Tasks for this exercise:
• 1. From the patch-series discussion, set down the stretch from "It's entirely possible" through "as usual :-).".
• 2. From the patch-series discussion, list each downside that Patrick Steinhardt gives for the iterative style of landing series that do not yet do anything interesting by themselves.

Text under study:
■ ■ ■ ■
Then you'd have five patch series, where each series does roughly the
following:

  1. Preparatory clean-up.
  2. Implementing the DISP chunk, as well as --retain-disjoint, without
     a way to generate such packs.
  3. Implement a way to generate such packs, but without actually being
     able to reuse more than one of them.
  4. Implement multi-pack reuse, but without actually reusing any packs.
  5. Enable multi-pack reuse (and implement the required scaffolding to
     do so), and test it.

That's the most sensible split that I could come up with, at least. But
I still find it relatively unsatisfying for a couple of reasons:

  - With the exception of the last group of patches, none of the earlier
    series enable any new, useful behavior on their own. IOW, if we just
    merged the first three series and then forgot about this topic, we
    wouldn't have done anything useful ;-).

  - The fourth series (which actually implements multi-pack reuse) still
    remains the most complicated, and would likely be the most difficult
    to review. So I think you'd still have one difficult series to
    review, plus four other series which are slightly less difficult to
    review ;-).

It's entirely possible that I'm just too close to these patches to see a
better split, so if you (or others) have any suggestions on how to break
this up, please don't hesitate to share them.

> I'll review the remaining patches at a later point in time.

Thanks, I'll look forward to more of your review as usual :-).

Thanks,
Taylor
Patrick Steinhardt Dec. 1, 2023, 8:31 a.m. UTC | #3
On Thu, Nov 30, 2023 at 02:39:41PM -0500, Taylor Blau wrote:
> On Thu, Nov 30, 2023 at 11:18:19AM +0100, Patrick Steinhardt wrote:
[snip]
> Then you'd have five patch series, where each series does roughly the
> following:
> 
>   1. Preparatory clean-up.
>   2. Implementing the DISP chunk, as well as --retain-disjoint, without
>      a way to generate such packs.
>   3. Implement a way to generate such packs, but without actually being
>      able to reuse more than one of them.
>   4. Implement multi-pack reuse, but without actually reusing any packs.
>   5. Enable multi-pack reuse (and implement the required scaffolding to
>      do so), and test it.
> 
> That's the most sensible split that I could come up with, at least.

Looks sensible to me.

> But
> I still find it relatively unsatisfying for a couple of reasons:
> 
>   - With the exception of the last group of patches, none of the earlier
>     series enable any new, useful behavior on their own. IOW, if we just
>     merged the first three series and then forgot about this topic, we
>     wouldn't have done anything useful ;-).

Well, sometimes I wish we'd buy more into the iterative style of working
in the Git project, where it's fine to land patch series that only work
into the direction of a specific topic but don't yet do anything
interesting by themselves. The benefits would be both that individual
pieces land faster while also ensuring that the review load is kept at
bay.

But there's of course also downsides to this, especially in an open
source project like Git:

  - Contributors may go away in the middle of their endeavour, leaving
    behind dangling pieces that might have complicated some of our
    architecture without actually reaping the intended benefits.

  - Overall, it may take significantly longer to get all pieces into
    Git.

  - Contributors need to do a much better job to explain where they are
    headed when the series by itself doesn't do anything interesting
    yet.
■ ■ ■ ■
Supplied entries:
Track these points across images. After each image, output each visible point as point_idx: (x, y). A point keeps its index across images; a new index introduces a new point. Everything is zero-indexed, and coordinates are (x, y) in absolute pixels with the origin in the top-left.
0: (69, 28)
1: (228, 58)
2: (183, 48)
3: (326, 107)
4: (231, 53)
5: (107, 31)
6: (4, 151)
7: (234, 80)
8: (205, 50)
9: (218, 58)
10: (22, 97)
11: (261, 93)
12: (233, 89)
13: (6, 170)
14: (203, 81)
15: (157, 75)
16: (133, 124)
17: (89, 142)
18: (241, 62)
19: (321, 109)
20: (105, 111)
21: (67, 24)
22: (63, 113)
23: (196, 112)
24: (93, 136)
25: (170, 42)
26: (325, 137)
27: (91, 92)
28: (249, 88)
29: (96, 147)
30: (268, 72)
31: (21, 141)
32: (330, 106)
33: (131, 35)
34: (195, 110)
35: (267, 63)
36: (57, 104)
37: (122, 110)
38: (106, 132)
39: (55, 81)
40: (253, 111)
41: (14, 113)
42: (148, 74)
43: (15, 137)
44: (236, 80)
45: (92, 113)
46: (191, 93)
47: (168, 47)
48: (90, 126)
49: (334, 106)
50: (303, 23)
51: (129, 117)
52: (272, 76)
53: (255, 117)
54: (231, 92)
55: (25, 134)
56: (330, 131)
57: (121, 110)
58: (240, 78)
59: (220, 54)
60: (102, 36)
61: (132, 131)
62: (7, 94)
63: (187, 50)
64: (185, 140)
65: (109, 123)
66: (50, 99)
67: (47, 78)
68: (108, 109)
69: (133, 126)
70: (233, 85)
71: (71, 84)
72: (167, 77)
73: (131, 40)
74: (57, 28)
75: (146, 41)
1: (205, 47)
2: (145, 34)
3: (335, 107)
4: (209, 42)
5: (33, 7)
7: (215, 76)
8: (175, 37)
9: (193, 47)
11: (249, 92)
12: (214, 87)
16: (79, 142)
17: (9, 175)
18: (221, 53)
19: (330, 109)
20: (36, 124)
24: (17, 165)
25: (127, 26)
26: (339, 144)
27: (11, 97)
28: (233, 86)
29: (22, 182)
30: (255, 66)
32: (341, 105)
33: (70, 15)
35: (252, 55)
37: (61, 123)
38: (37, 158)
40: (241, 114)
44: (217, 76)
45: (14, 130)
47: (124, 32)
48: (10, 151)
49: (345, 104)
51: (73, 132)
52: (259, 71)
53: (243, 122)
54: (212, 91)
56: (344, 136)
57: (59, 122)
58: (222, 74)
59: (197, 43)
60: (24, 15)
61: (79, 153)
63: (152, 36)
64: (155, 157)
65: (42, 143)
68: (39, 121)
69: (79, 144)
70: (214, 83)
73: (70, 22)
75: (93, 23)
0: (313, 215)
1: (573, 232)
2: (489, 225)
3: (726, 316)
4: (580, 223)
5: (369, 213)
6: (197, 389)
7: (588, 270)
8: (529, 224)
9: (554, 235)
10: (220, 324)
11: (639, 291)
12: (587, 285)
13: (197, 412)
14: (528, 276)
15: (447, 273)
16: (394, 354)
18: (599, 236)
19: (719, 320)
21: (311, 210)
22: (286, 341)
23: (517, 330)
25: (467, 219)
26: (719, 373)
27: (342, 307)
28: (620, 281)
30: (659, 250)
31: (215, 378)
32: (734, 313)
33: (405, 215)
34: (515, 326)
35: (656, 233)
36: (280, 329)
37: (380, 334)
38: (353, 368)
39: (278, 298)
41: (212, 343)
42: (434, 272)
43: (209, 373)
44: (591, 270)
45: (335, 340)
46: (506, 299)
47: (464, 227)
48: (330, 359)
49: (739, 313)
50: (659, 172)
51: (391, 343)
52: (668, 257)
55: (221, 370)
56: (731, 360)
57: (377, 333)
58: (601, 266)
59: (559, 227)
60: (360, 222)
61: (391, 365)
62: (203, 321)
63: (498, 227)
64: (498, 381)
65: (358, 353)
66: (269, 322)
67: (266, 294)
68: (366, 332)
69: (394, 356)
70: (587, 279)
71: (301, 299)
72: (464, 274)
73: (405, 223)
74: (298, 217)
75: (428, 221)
■ ■ ■ ■
Solutions below:
• 1.
It's entirely possible that I'm just too close to these patches to see a
better split, so if you (or others) have any suggestions on how to break
this up, please don't hesitate to share them.

> I'll review the remaining patches at a later point in time.

Thanks, I'll look forward to more of your review as usual :-).

• 2.
- Contributors may leave partway through their effort. This can leave dangling pieces that complicate the architecture without delivering the intended benefits.
- Overall, getting all the pieces into Git may take significantly longer.
- Contributors must explain much better where they are headed when a series does not yet do anything interesting on its own.